In preußischem Blau zeigt sich dieser Postbriefkasten. Foto: Christiane Barth
Sinsheim-Steinsfurt. (cba) Wer kann sich wohl noch an das alte Postgebäude erinnern, das bis 1970 dort stand, wo heute ein Sanitätshaus ist, direkt hinter dem – ja – dem Postgarten natürlich, also der heutigen "alla Hopp!"-Anlage? Dort wurden einst die Kutschen ausgespannt, die Truhen abgeladen und stiegen die Reisenden aus. Großer Bahnhof, damals.
Oder wer kennt etwa noch Bilder vom Kaiserlichen Postamt, das am 30. September 1888 bezogen wurde, dort, wo heute in der Bahnhofstraße das Pressehaus der RNZ steht? Wer vermag sich diese Zeit noch vorzustellen, als Post und Bahn eins waren?
Ja, der Besuch der Ausstellung im oberen Stock des Friedrich der Große-Museums "Lerchennest" in Steinsfurt ist eine Reise in die Vergangenheit. Eine Vergangenheit aber, an die sich viele etwas ältere Bürger noch erinnern können. So wie etwa Manfred Götzinger, einer der ehrenamtlichen Mitarbeiter des Vereins der "Freunde des Lerchennests", der den Besuch der Ausstellung "Sinsheimer Postgeschichte(n)" mit vielen Geschichten, die die Geschichte wirklich lebendig machen, bereichert.
1701 gab es eine erste Posthalterei in Sinsheim.

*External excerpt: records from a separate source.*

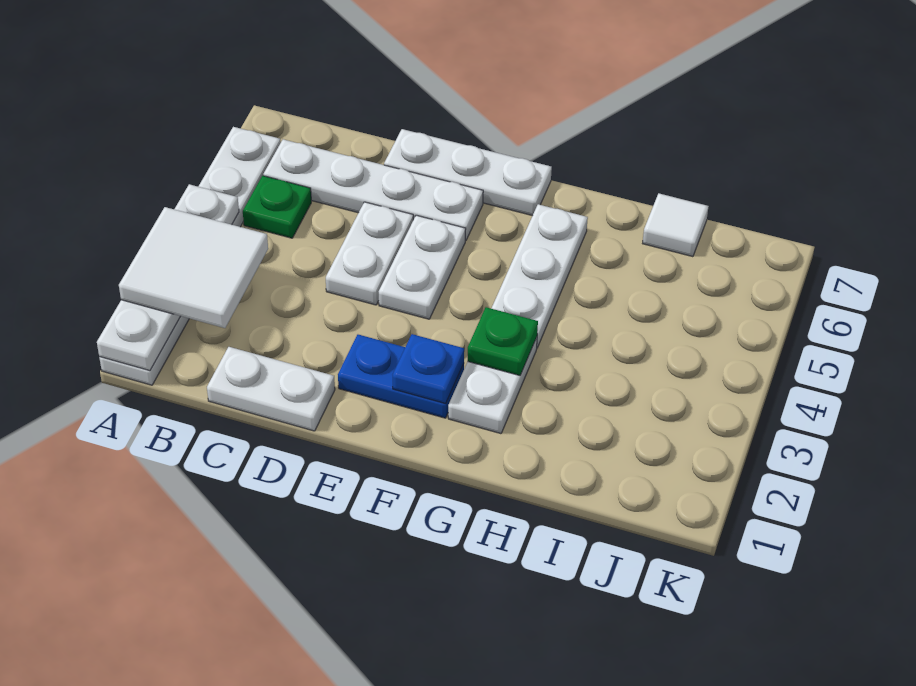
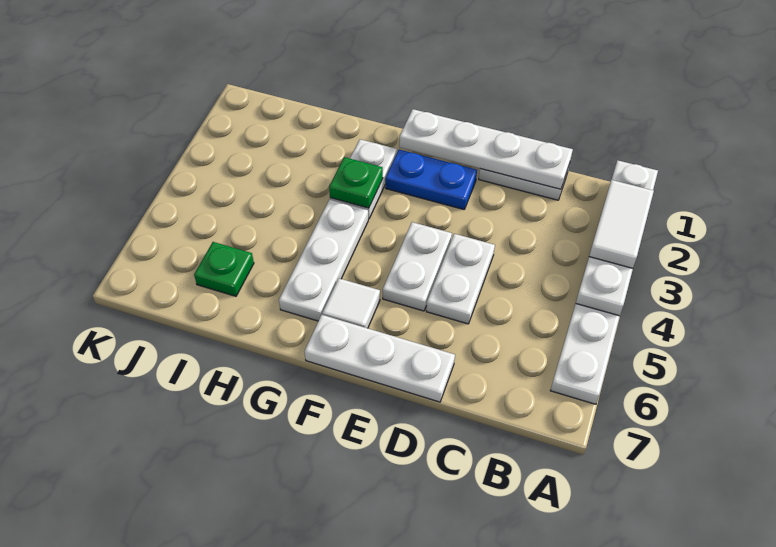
white 2x2 tile [119,207,268,328] -> white 1x2 tile [589,180,654,268]
green 1x1 plate [243,176,311,238] -> green 1x1 plate moved to [194,242,254,296]
white 1x4 plate [263,139,483,241] -> white 1x4 plate moved to [399,109,573,189]
blue 1x1 plate [393,334,464,404] -> none
white 1x1 tile [643,193,709,257] -> white 1x1 tile moved to [322,278,380,328]

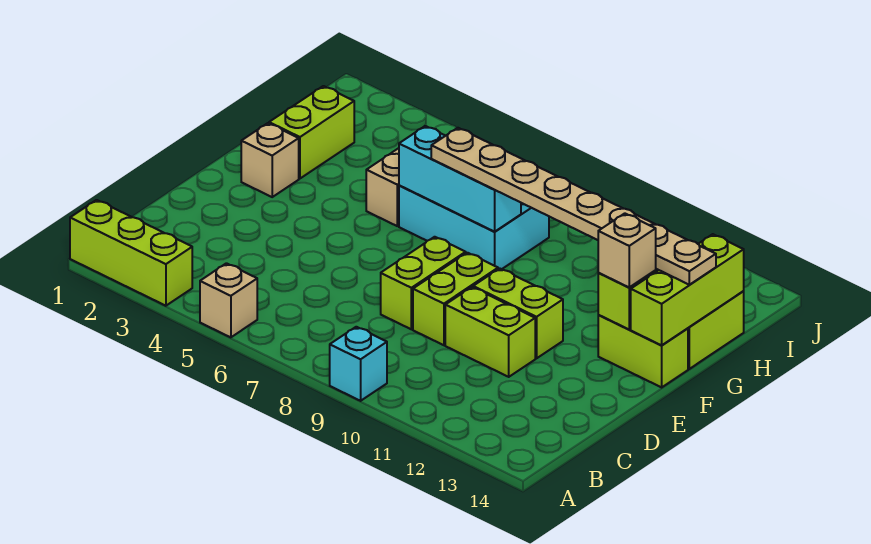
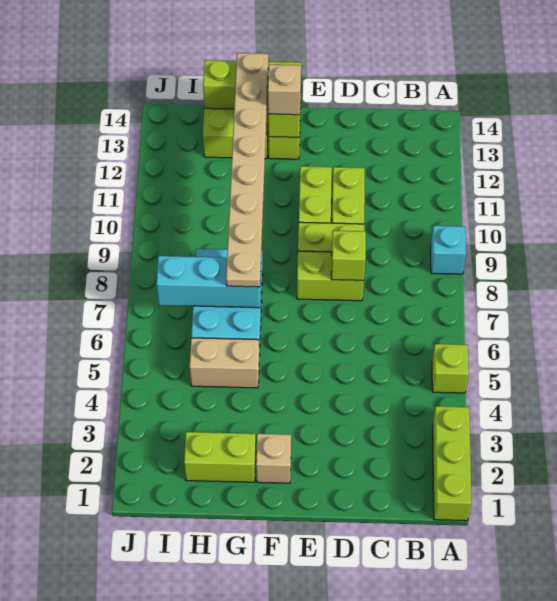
tan 1x1 brick [200,263,257,337] -> lime 1x1 brick [432,344,469,393]
none -> lime 1x1 brick [331,231,366,280]
cyan 1x3 brick [399,126,521,232] -> cyan 1x3 brick turned to [156,256,261,308]

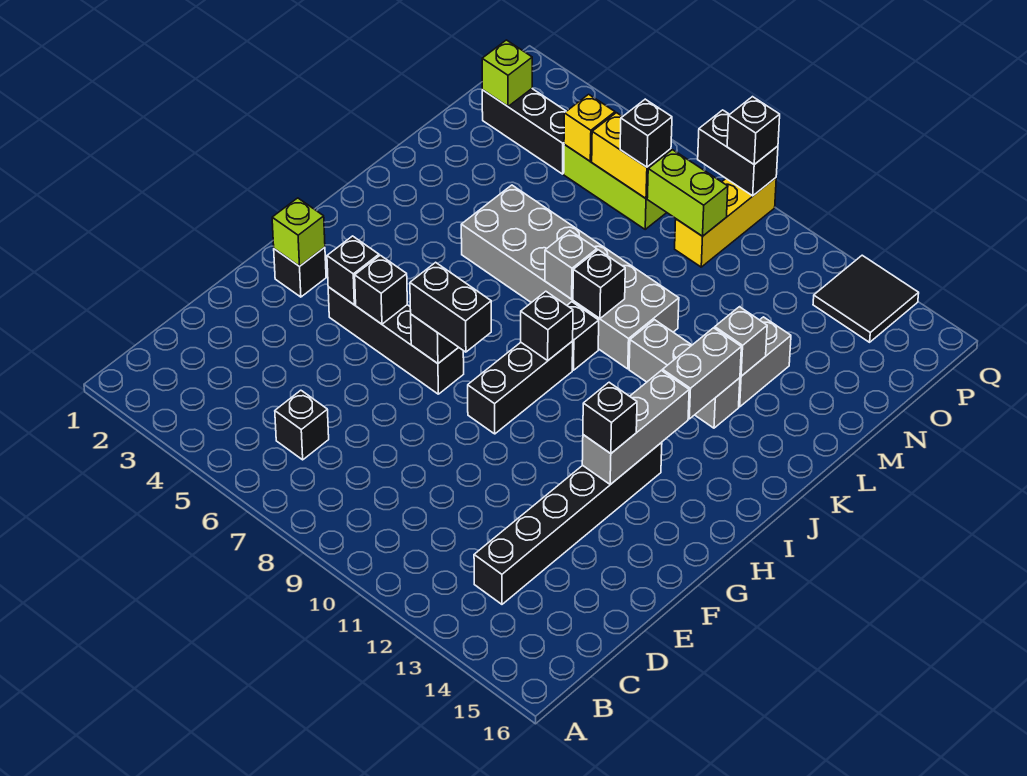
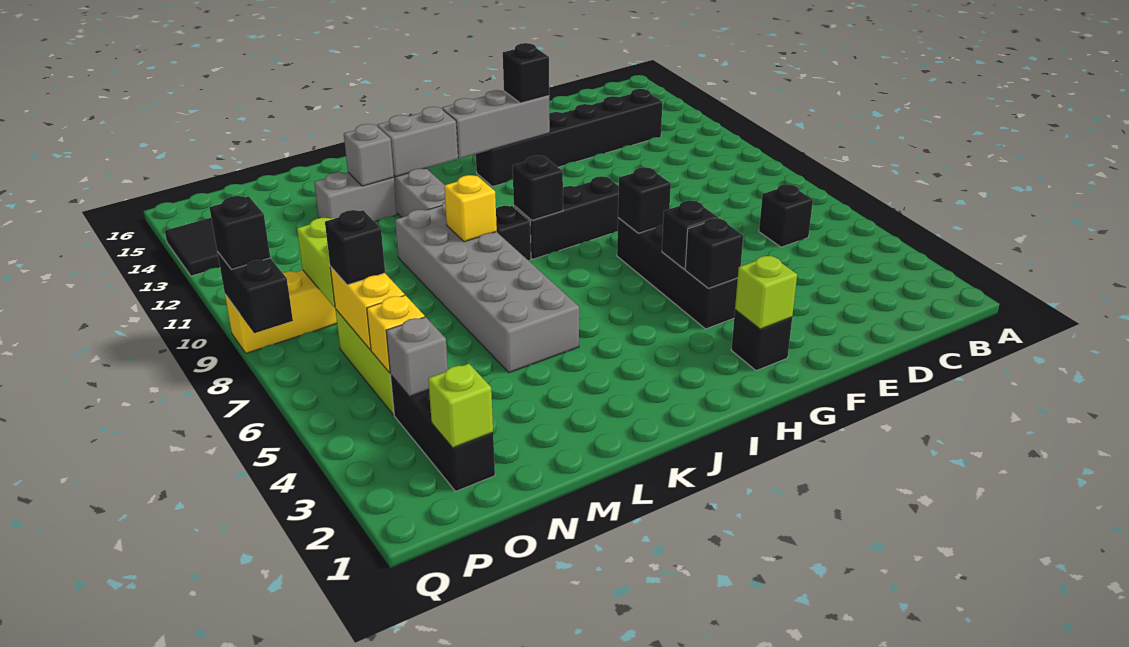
black 1x2 brick [410,262,491,352] -> none
grey 1x1 brick [545,231,597,299] -> grey 1x1 brick moved to [386,317,448,397]
black 1x1 brick [573,250,625,319] -> yellow 1x1 brick [444,175,497,242]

Seither hat sich die Art der Kommunikation und der Beförderung von Nachrichten, Briefen und Paketen mit den Epochen rasant weiterentwickelt. Einige Stationen davon streift diese Ausstellung, die auch ein Zeugnis der Liebhaberei zu einer Branche und zu einem Berufsbild ist, das mit charmanten Klischees unterlegt ist.
Die Gemeinschaftsausstellung der "Freunde des Lerchennestes", des Briefmarken- und Münzsammelvereins Sinsheim und des Kreisarchivs Rhein-Neckar-Kreis gibt einen Überblick über die Postgeschichte Sinsheims und seiner Stadtteile von den Anfängen bis zur Gegenwart.
Die Ausstellung zeigt öffentliche und private Leihgaben, nämlich des Stadtarchivs, des Museums Neckarelz sowie des "Lerchennests" selbst, außerdem Exponate des verstorbenen Sinsheimer Sammlers Peter Skarplik, der auch Gründungsmitglied des Briefmarkensammlervereins Sinsheims war. Ein altes Posthorn, ein urtümlicher Stempel, bei dem noch der Hebel zum Einsatz kam, eine blaue Mütze, ein 60 Jahre alter Briefmarkenautomat, alte Wappen und viele alte Schilder zum Thema. Die Geschichte der Post als Aspekt der Kommunikationsgeschichte wird hier anschaulich dargestellt.
Und wer vermag noch zu unterscheiden, zwischen der Badisch-Großherzoglichen Post, der Württembergisch-Königlichen, der Badisch-, der Sächsisch-, oder der Preußisch-Königlichen Post? Nach der Reichsgründung 1871 gingen diese Splitter des damaligen Postwesens in die Reichspost über: Manfred Götzinger und Hans-Ingo Appenzeller, Gründer und Vorsitzender des Vereins, führen durch die Ausstellung, gerne auch nach Vereinbarung. Sie sorgen dafür, dass auch jüngere Besucher mit Bildern von dem Gasthaus "Zur Eisenbahn" Steinsfurt anno 1900, der einstigen "Posthalterei" und damalige Station der Postkutsche, oder vom Gasthaus "Adler Post" in Sinsheim aus dem Jahr 1910, der Thurn und Taxischen Posthalterei, etwas anfangen können.
Schönes mit hohem Nostalgiewert gibt es auch zu sehen: Etwa den Postbriefkasten in reinstem Blau, wie er tatsächlich in Sinsheim einmal hing. Die Chronologie der Post in Sinsheim wird in den engen Nischen des Museums dargestellt und erklärt.
Info: Die Ausstellung wurde verlängert, da das Museum wegen der Corona-Krise lange geschlossen war. Sie ist zu besichtigen bis 25. Oktober an Sonn- und Feiertagen von 14 bis 16.30 Uhr, oder eben nach Vereinbarung.